The strike committee and union officials hope the publicity from the rally will strengthen their hand in the meeting with the company which was set for this week.
But the union needs to step up support.
Send messages of support to email@example.com and donations to www.gofundme.com/britvic-strike
Workers at York Teaching Hospital NHS Foundation Trust are being balloted for strikes against bosses’ plans to attack their jobs.
Bosses want to outsource 200 estates and maintenance workers to the Limited Liability Partnership, a wholly-owned subsidiary.
Some 77 percent of Unite union members backed industrial action in an indicative ballot earlier this month.
While the trust would remain the sole shareholder, it would allow bosses to undermine wages and terms and conditions.
Slashing the wage bill would make it more attractive for private companies—making it a bridgehead to fully-blown privatisation.
Strikes or the threat of strikes—notably at Wigan—forced bosses to back off from setting up similar schemes.
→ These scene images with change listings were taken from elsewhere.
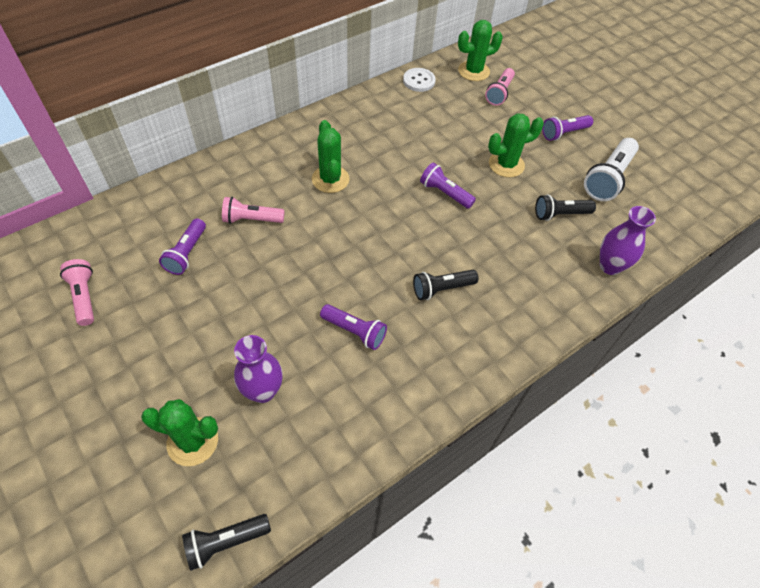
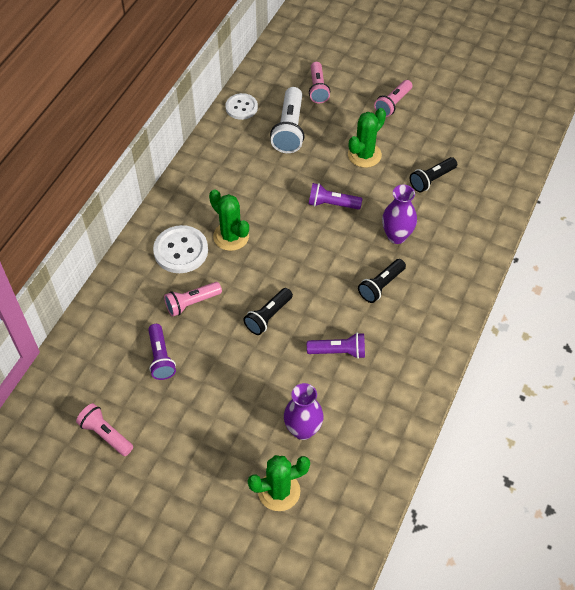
camera: 25 degrees left, 0 degrees up
black flashlight [182,514,271,571] -> black flashlight moved to [243,288,293,335]
green cactus [458,20,503,81] -> none
purple flashlight [542,115,593,141] -> pink flashlight [374,80,413,117]
white flashlight [584,138,639,201] -> white flashlight moved to [270,87,305,153]
purple vase [600,206,656,275] -> purple vase moved to [382,185,417,244]
none -> white button [153,225,208,273]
The York ballot runs until Thursday of next week.
Over 100 people attended the annual general meeting of the Stop the War Coalition (STWC) in London on Saturday.
Delegates came from STWC groups across Britain to take part in sessions that included opposing war and racism in the era of Trump, and the Middle East, imperialism, occupation and war.
Many speakers pointed to the increased instability in the global system and said that Trump’s election had made the world a more dangerous place.
STWC convenor Lindsey German talked in the opening session of the tremendous turnout for the anti-Trump demonstration in July.
She said it showed the potential for future mobilisations.
Several motions passed expressed the importance of the STWC continuing its support for the struggle of the Palestinians.